■ TASK OBJECTIVE: Extract from the records below each line that contains the string "Thẳm", with uppercase and lowercase letters counted as different.

*** MATERIAL TO PROCESS ***

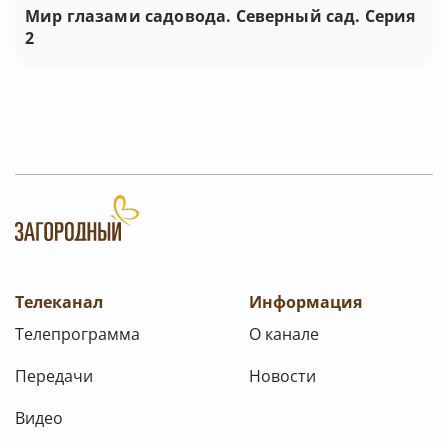
Мир глазами садовода. Северный сад. Серия
2
Телеканал
Информация
Телепрограмма
О канале
Передачи
Новости
Видео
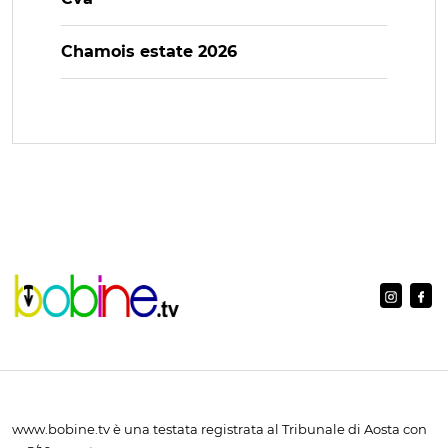
Chamois estate 2026
www.bobine.tv è una testata registrata al Tribunale di Aosta con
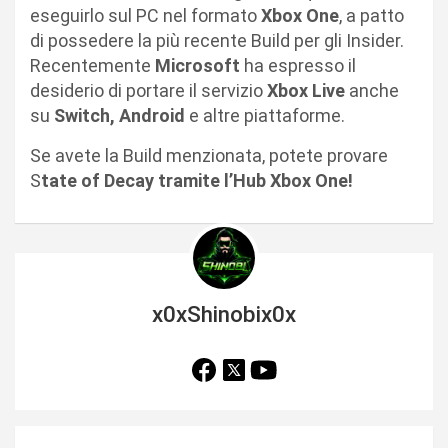
eseguirlo sul PC nel formato
Xbox One
, a patto
di possedere la più recente Build per gli Insider.
Recentemente
Microsoft
ha espresso il
desiderio di portare il servizio
Xbox Live
anche
su
Switch, Android
e altre piattaforme.
Se avete la Build menzionata, potete provare
S
tate of Decay tramite l’Hub Xbox One!
x0xShinobix0x
N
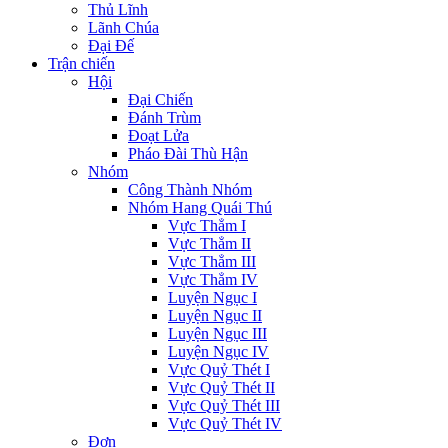
Thủ Lĩnh
Lãnh Chúa
Đại Đế
Trận chiến
Hội
Đại Chiến
Đánh Trùm
Đoạt Lửa
Pháo Đài Thù Hận
Nhóm
Công Thành Nhóm
Nhóm Hang Quái Thú
Vực Thẳm I
Vực Thẳm II
Vực Thẳm III
Vực Thẳm IV
Luyện Ngục I
Luyện Ngục II
Luyện Ngục III
Luyện Ngục IV
Vực Quỷ Thét I
Vực Quỷ Thét II
Vực Quỷ Thét III
Vực Quỷ Thét IV
Đơn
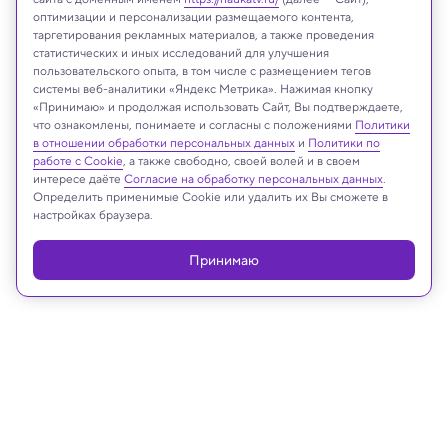
оптимизации и персонализации размещаемого контента,
таргетирования рекламных материалов, а также проведения
Магнитная буря
статистических и иных исследований для улучшения
Juergen Faelchle/Shutterstock/FOTODOM
пользовательского опыта, в том числе с размещением тегов
системы веб-аналитики «Яндекс Метрика». Нажимая кнопку
«Принимаю» и продолжая использовать Сайт, Вы подтверждаете,
что ознакомлены, понимаете и согласны с положениями
Политики
в отношении обработки персональных данных
и
Политики по
Реклама
работе с Cookie
, а также свободно, своей волей и в своем
интересе даёте
Согласие на обработку персональных данных
.
Определить применимые Cookie или удалить их Вы сможете в
настройках браузера.
Принимаю
12.11.2025, 09:16
Космос
Губчатая пыль Вселенной может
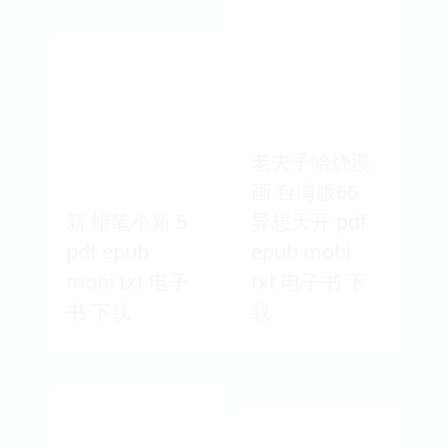
老夫子哈烧漫
画 台湾版66
新 蜡笔小新 5
异想天开 pdf
pdf epub
epub mobi
mobi txt 电子
txt 电子书 下
书 下载
载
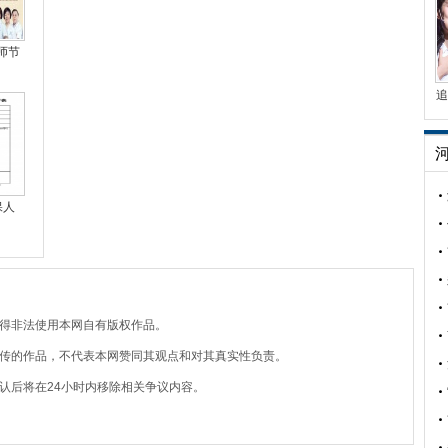
师节
追
保人
不得非法使用本网自有版权作品。
上传的作品，不代表本网赞同其观点和对其真实性负责。
认后将在24小时内移除相关争议内容。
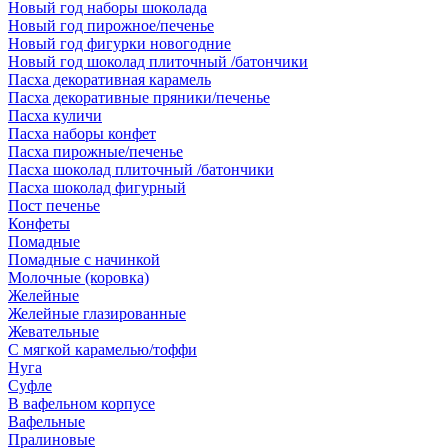
Новый год наборы шоколада
Новый год пирожное/печенье
Новый год фигурки новогодние
Новый год шоколад плиточный /батончики
Пасха декоративная карамель
Пасха декоративные пряники/печенье
Пасха куличи
Пасха наборы конфет
Пасха пирожные/печенье
Пасха шоколад плиточный /батончики
Пасха шоколад фигурный
Пост печенье
Конфеты
Помадные
Помадные с начинкой
Молочные (коровка)
Желейные
Желейные глазированные
Жевательные
С мягкой карамелью/тоффи
Нуга
Суфле
В вафельном корпусе
Вафельные
Пралиновые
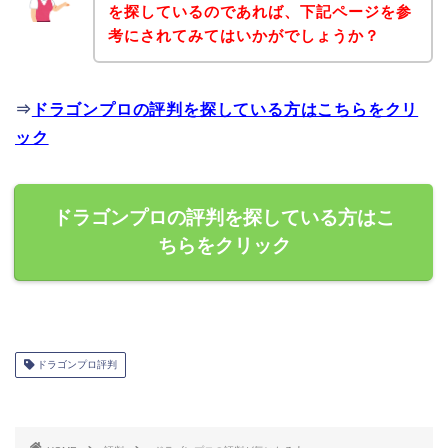
を探しているのであれば、下記ページを参
考にされてみてはいかがでしょうか？
⇒
ドラゴンプロの評判を探している方はこちらをクリ
ック
ドラゴンプロの評判を探している方はこ
ちらをクリック
ドラゴンプロ評判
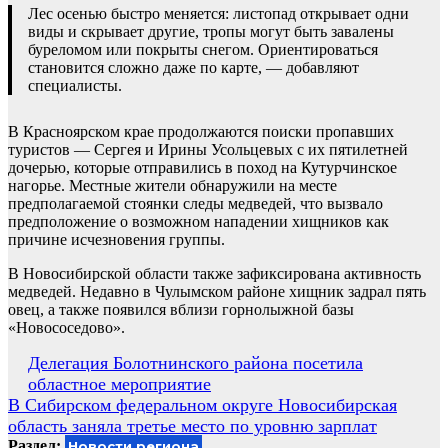
Лес осенью быстро меняется: листопад открывает одни
виды и скрывает другие, тропы могут быть завалены
буреломом или покрыты снегом. Ориентироваться
становится сложно даже по карте, — добавляют
специалисты.
В Красноярском крае продолжаются поиски пропавших
туристов — Сергея и Ирины Усольцевых с их пятилетней
дочерью, которые отправились в поход на Кутурчинское
нагорье. Местные жители обнаружили на месте
предполагаемой стоянки следы медведей, что вызвало
предположение о возможном нападении хищников как
причине исчезновения группы.
В Новосибирской области также зафиксирована активность
медведей. Недавно в Чулымском районе хищник задрал пять
овец, а также появился вблизи горнолыжной базы
«Новососедово».
Навигация
Делегация Болотнинского района посетила
областное мероприятие
по
В Сибирском федеральном округе Новосибирская
записям
область заняла третье место по уровню зарплат
Раздел:
Новости региона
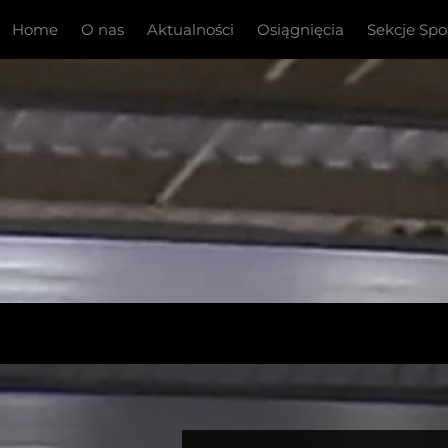
Home
O nas
Aktualności
Osiągnięcia
Sekcje Sp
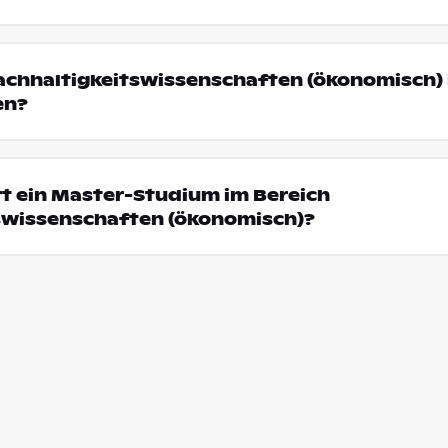
chhaltigkeitswissenschaften (ökonomisch)
en?
t ein Master-Studium im Bereich
swissenschaften (ökonomisch)?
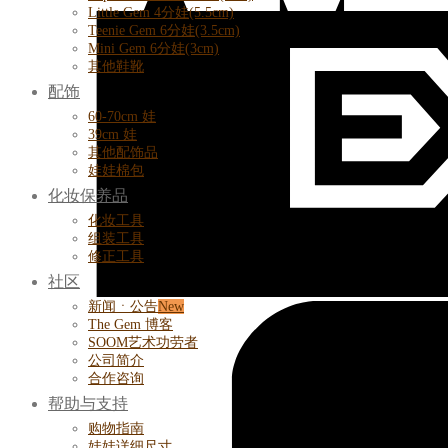
Little Gem 4分娃(5.5cm)
Teenie Gem 6分娃(3.5cm)
Mini Gem 6分娃(3cm)
其他鞋靴
配饰
60-70cm 娃
39cm 娃
其他配饰品
娃娃棉包
化妆保养品
化妆工具
组装工具
修正工具
社区
新闻ㆍ公告
The Gem 博客
SOOM艺术功劳者
公司简介
合作咨询
帮助与支持
购物指南
娃娃详细尺寸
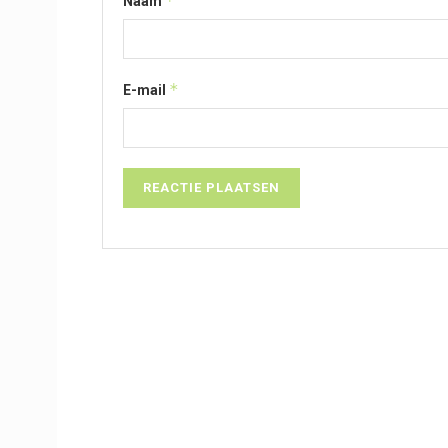
*
Naam
*
E-mail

*** End of MATERIAL TO PROCESS ***

■ REPLY:
Vực Thẳm I
Vực Thẳm II
Vực Thẳm III
Vực Thẳm IV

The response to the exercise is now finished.